# Adding up percentages over a continuous function

• Jun 19th 2010, 01:54 AM
rainer
Adding up percentages over a continuous function
Hi,

I'm trying to figure out how to add percentages along a continuous curve--that is to say for any function f(x) where for a given x, f(x) is a percentage consumed or expended.

To make it easier to conceptualize, consider the function $f(t)=\cos{t}+1$. Say this gives us the percentage of a birthday cake eaten by a given time t over the course of three days.

$0 is the birthday on which the eating begins and $t=\pi$ is the end of the third day when the cake is finished. The curve reveals that the largest percentage of the cake is eaten on the birthday. A smaller portion eaten on the second, and just a few bites are left to consume on the third day.

Is there a function that can sum up the percentages over the time period $\pi$ so that they equal 100%?

Thanks
• Jun 19th 2010, 04:13 AM
HallsofIvy
Quote:

Originally Posted by rainer
Hi,

I'm trying to figure out how to add percentages along a continuous curve--that is to say for any function f(x) where for a given x, f(x) is a percentage consumed or expended.

To make it easier to conceptualize, consider the function $f(t)=\cos{t}+1$. Say this gives us the percentage of a birthday cake eaten by a given time t over the course of three days.

Actually, that example doesn't make a whole lot of sense. cos(t) is a decreasing function. f(0)= 2 and $f(\pi/2)= 1$. How is that "the percentage of a birthday cake eaten by a given time t"?

In any case, you "sum" a continuous function by integrating. Given a function af(t) where a is an as yet undetermined constant, you can make the "sum" equal to 100%= 1.0 "over time period $\pi$" by choosing a so that $a\int_0^\pi f(t)dt= 1.0$ or $a= \frac{1}{\int_0^\pi f(t) dt}$.

Quote:

$0 is the birthday on which the eating begins and $t=\pi$ is the end of the third day when the cake is finished. The curve reveals that the largest percentage of the cake is eaten on the birthday. A smaller portion eaten on the second, and just a few bites are left to consume on the third day.

Is there a function that can sum up the percentages over the time period $\pi$ so that they equal 100%?

Thanks
• Jun 19th 2010, 06:10 AM
rainer
Quote:

Originally Posted by HallsofIvy
Actually, that example doesn't make a whole lot of sense. cos(t) is a decreasing function. f(0)= 2 and $f(\pi/2)= 1$. How is that "the percentage of a birthday cake eaten by a given time t"?

Ah yes, forgive me. It should be at a given time t.

The problem then is this: based on piecewise measurments of "cake eaten" taken at various points during the time period 0-pi, it is found that the continuous function f(t) gives the % of cake dished up and eaten at any given time t (0<t<pi). Not the cumulative by that time.
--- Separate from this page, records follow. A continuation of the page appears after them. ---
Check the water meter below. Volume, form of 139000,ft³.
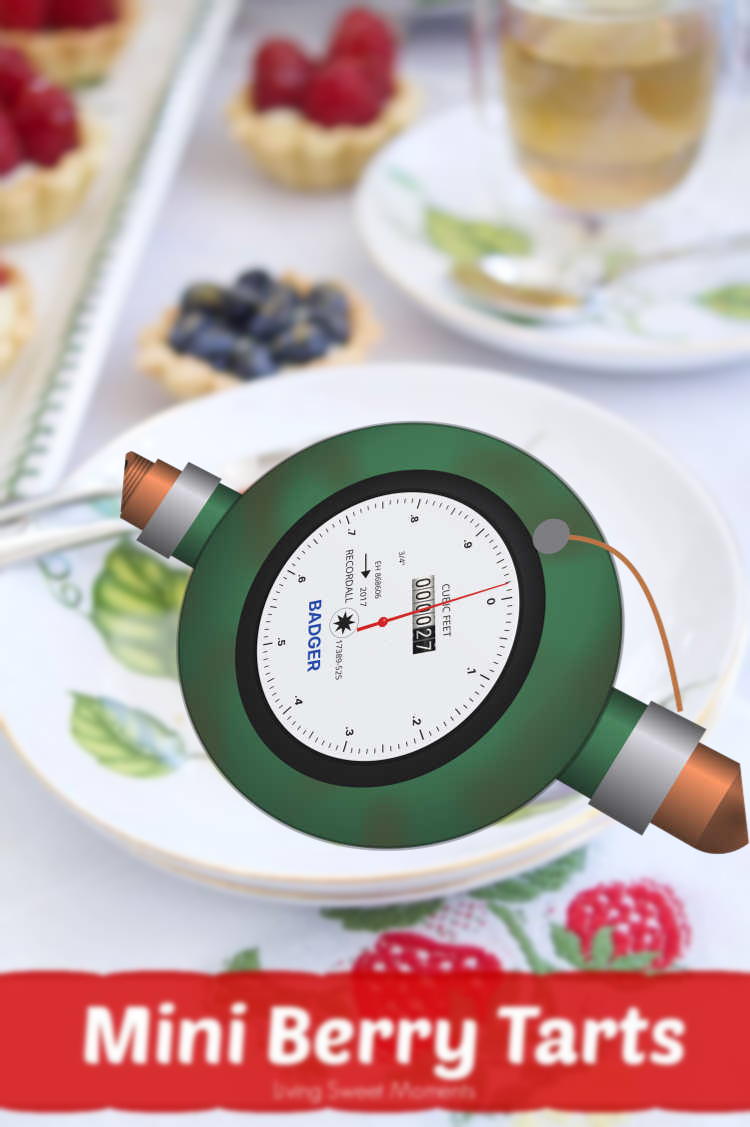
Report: 26.98,ft³
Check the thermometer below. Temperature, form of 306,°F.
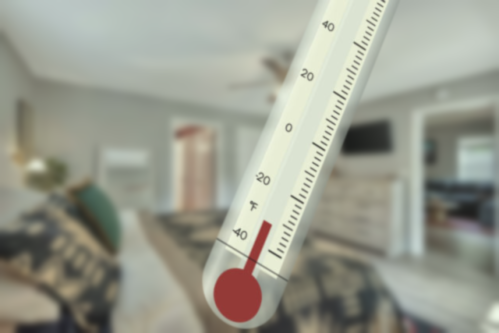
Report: -32,°F
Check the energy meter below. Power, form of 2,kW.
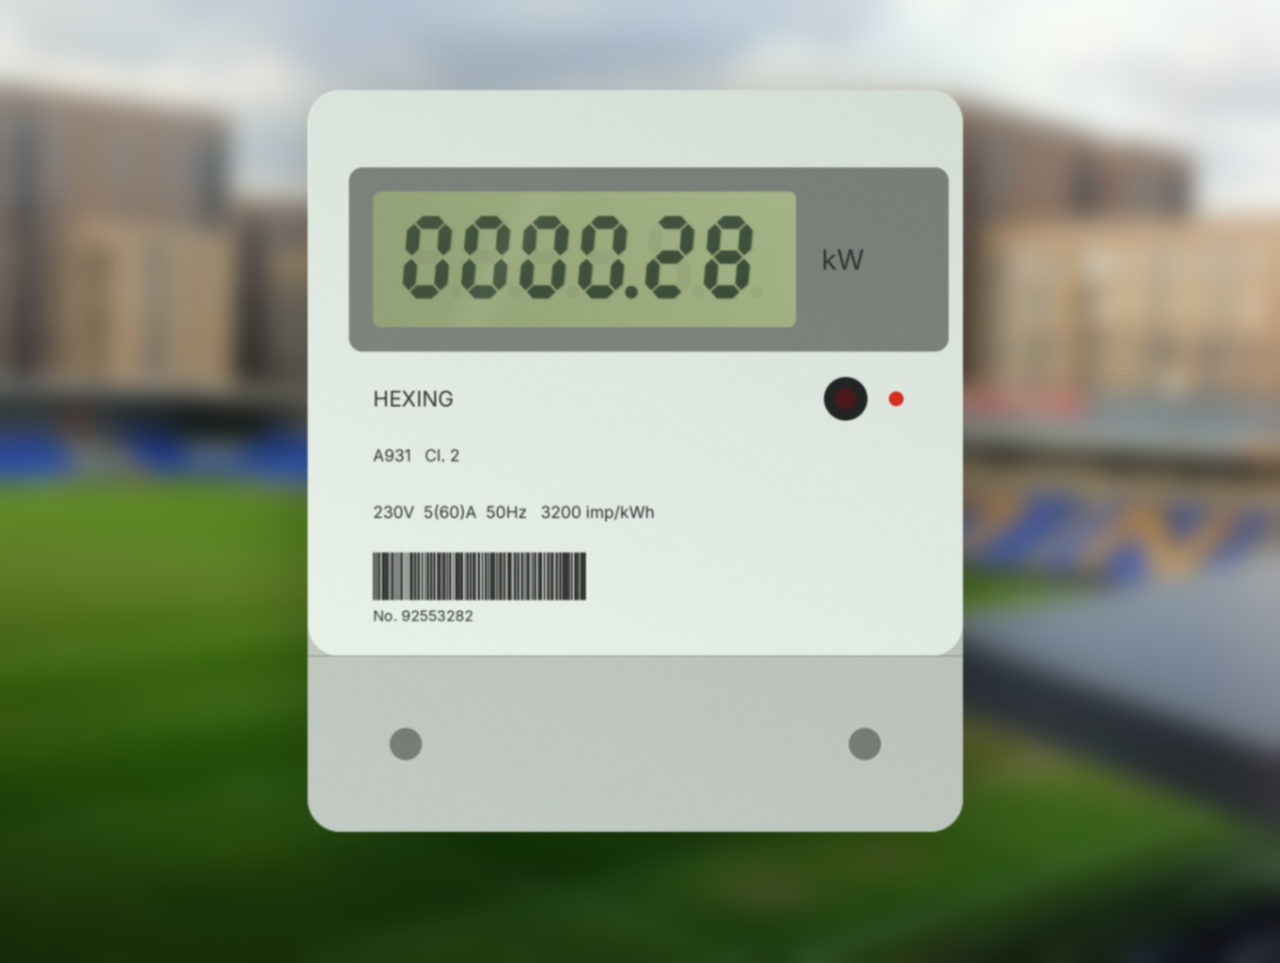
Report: 0.28,kW
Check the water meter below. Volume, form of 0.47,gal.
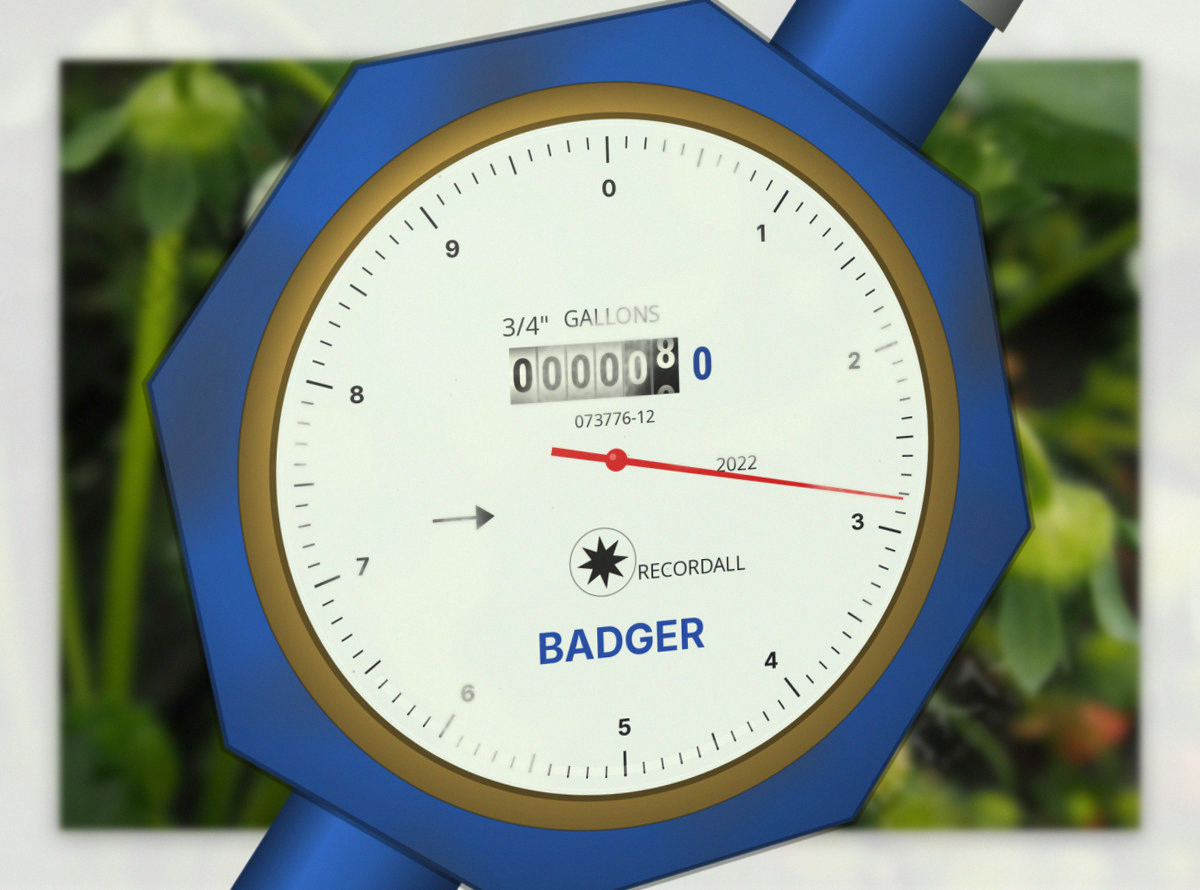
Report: 82.8,gal
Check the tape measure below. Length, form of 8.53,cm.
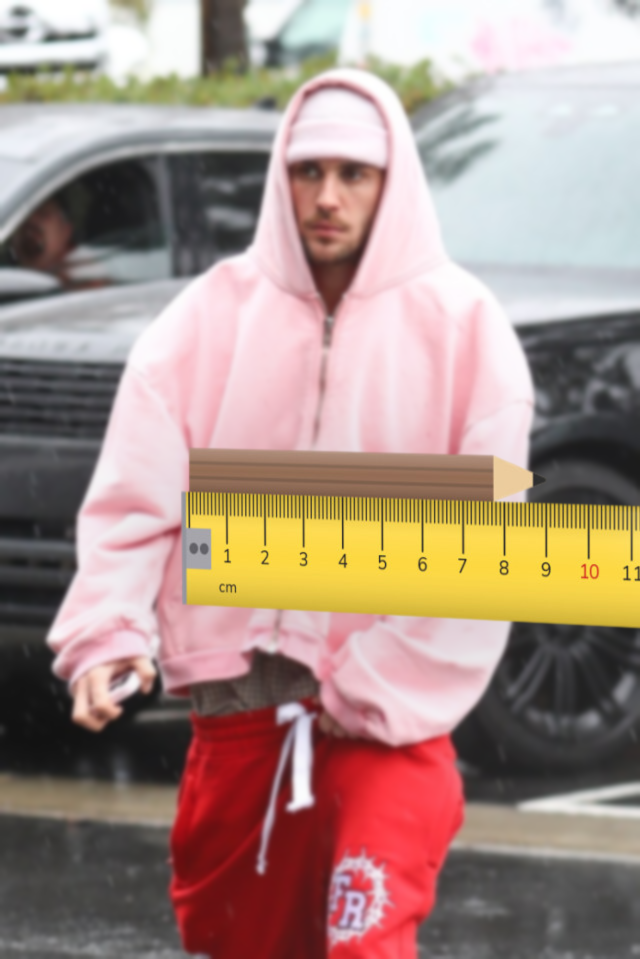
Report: 9,cm
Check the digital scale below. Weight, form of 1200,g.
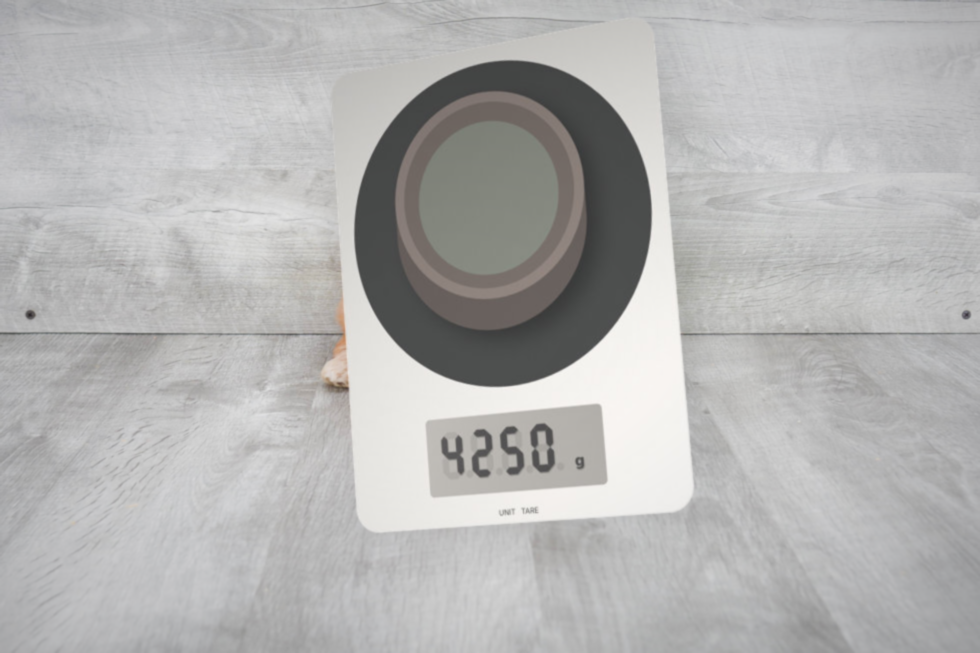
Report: 4250,g
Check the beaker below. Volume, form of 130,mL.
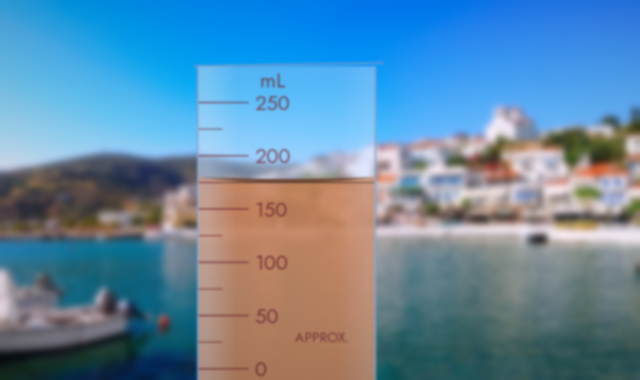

So, the fact that f(t) is decreasing just means that as time progresses smaller and smaller portions of the whole cake are being dished up and eaten.

My confusion is that the individual percentages at each time t must add up to 100%, but if you actually sum these individual percentages you get--it seems to me--way too big a number. Is the area under the curve from 0 to pi really 100%? The piecewise measurements add up to 100%, sure, but then when you are dealing with a continuous curve it had seemed to me you're adding infinitessimals which--so it had seemed to me--will give an unbounded result.

Thanks for your solution. Just to make sure I understand...

$\int_{0}^{\pi}\cos{t}+1\; dt=\pi$

So you're saying I have to set $\pi\equiv1.0 \;(or\; 100\%)$?

And given that at t=0 $f(0)=\cos{0}+1=2$, you're saying that the largest percentage of the cake dished up (call it "L") at any time t is $L=\frac{2}{\pi}=0.6366197724\;or\;63.66\%$?